From Averey Strong (M4) and Maren Loe (M2)

Almost 200 WUSM community members participated in the Curriculum Renewal retreat in 2019. Photo credit: Office of Medical Education

EXPLORE is an exciting new elective career development curriculum that provides students with longitudinal and immersive experiences in four academic pathways: research, education, advocacy, and innovation. This curriculum expands upon the already outstanding opportunities afforded to current students, with the goal of enhancing structure and formalizing support for your career development as an academic physician. This longitudinal experience begins during Phase 1 of the Gateway Curriculum and continues throughout medical school.

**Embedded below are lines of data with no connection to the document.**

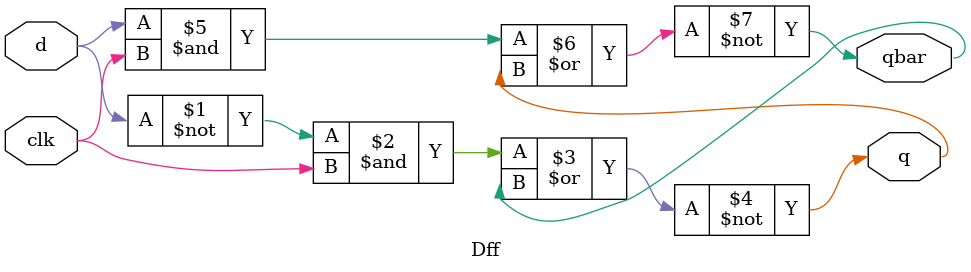
<source format=v>
`timescale 1ns / 1ps

module Dff(
    input clk, d,
    output q, qbar
   );

assign q = ~((~d &clk)|qbar);
assign qbar = ~((d & clk) |q);
endmodule

</source>
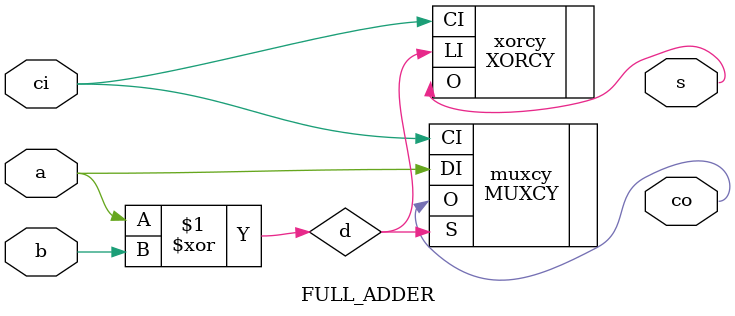
<source format=v>

module FULL_ADDER (
	input  ci,
	input  a,
	input  b,
	output s,
	output co
);
	wire d = a ^ b;

	XORCY xorcy (       .LI(d), .CI(ci), .O(s));
	MUXCY muxcy (.S(d), .DI(a), .CI(ci), .O(co));

endmodule

</source>
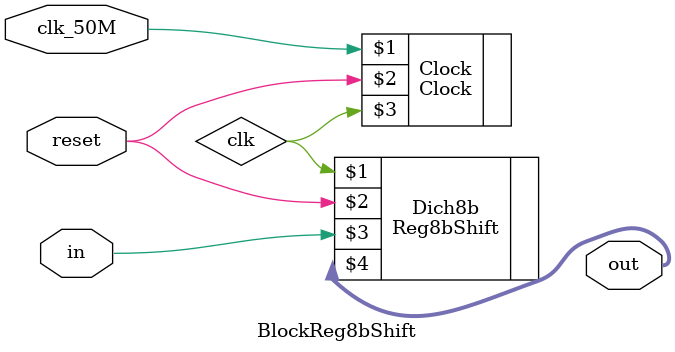
<source format=v>
`timescale 1ns / 1ps
module BlockReg8bShift(in,clk_50M,reset, out);
input clk_50M, reset, in;
output wire [7:0] out;
wire clk;
Clock Clock(clk_50M, reset, clk);
Reg8bShift Dich8b (clk,reset,in, out);


endmodule

</source>
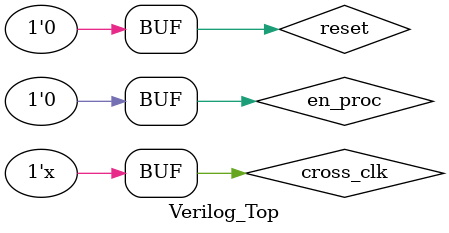
<source format=v>
`timescale 1ns / 1ps
module Verilog_Top;

	// Inputs
	reg reset;
	reg cross_clk;
	reg en_proc; 

	verilog_tracklet_top uut(
		.reset(reset), 
		.clk(cross_clk), 
		.en_proc(en_proc)
	);


	initial begin
		// Initialize Inputs
		reset = 0;
		cross_clk = 0;
		en_proc = 0;

		// Wait 100 ns for global reset to finish
		#100;
        
		// Add stimulus here

	end

	// Add stimulus here
	// clocks
	always begin
		//#3 cross_clk = ~cross_clk;   	// 166 MHz
		#2 cross_clk = ~cross_clk;		// 250 MHz
	end

	// reset
	initial begin
	#110
		reset = 1'b1;
	#10
		reset = 1'b0;
	end


endmodule

</source>
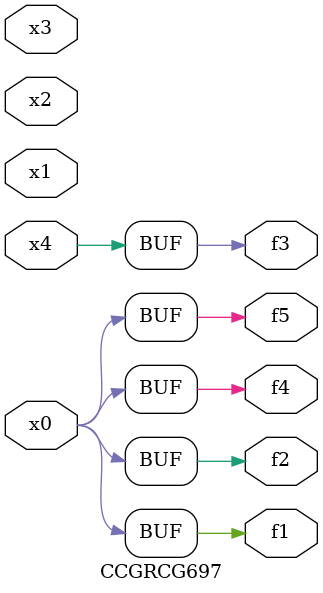
<source format=v>
module CCGRCG697(
	input x0, x1, x2, x3, x4,
	output f1, f2, f3, f4, f5
);
	assign f1 = x0;
	assign f2 = x0;
	assign f3 = x4;
	assign f4 = x0;
	assign f5 = x0;
endmodule

</source>
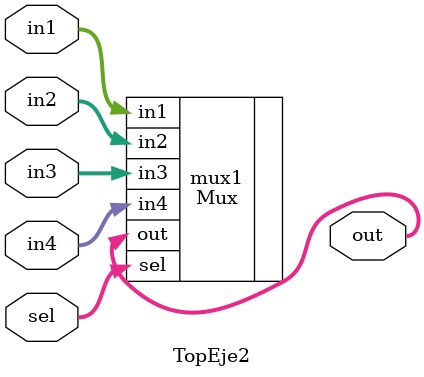
<source format=sv>


module TopEje2 #(parameter width = 8)(
    input   logic     [width:0]      in1,
    input   logic     [width:0]      in2,
    input   logic     [width:0]      in3,
    input   logic     [width:0]      in4,
    input   logic     [1:0]          sel,
    output  logic     [width:0]      out

);


Mux #(.WIDTH(width)) mux1(
    .in1    (in1),
    .in2    (in2),
    .in3    (in3),
    .in4    (in4),
    .sel    (sel),
    .out    (out)
);
    
endmodule
</source>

Early in Phase 1, the EXPLORE curriculum will introduce key elements, within all four pathways, that we believe are essential for all WUSM students to learn. These early experiences will provide a basis for students to make intentional and informed decisions regarding their further explorations. Also in Phase 1, students will have the opportunity to spend four weeks in an immersive experience relevant to their academic career interests. Toward the end of Phase 1, and throughout Phase 2, students will be able to explore more deeply the knowledge and skills that are important for any future physician, and especially for those with a passion for one or more of the academic focus areas. Students with strong interests in a specific career area may also defer up to 16 weeks of Phase 2 to do a focused project. Finally, during Phase 3, students with a specific interest in one or more of the academic pathways can complete electives and scholarly projects in that area. In addition, several dual degree and yearlong programs will be available for those students who want to do an even deeper exploration into their area of academic interest. Examples include MPH, MBA, yearlong research, and public health internships among others. Throughout the process, academic coaches will advise students and provide guidance. The EXPLORE curriculum will serve as a launching point, helping each student find their own path to a successful career in academic medicine!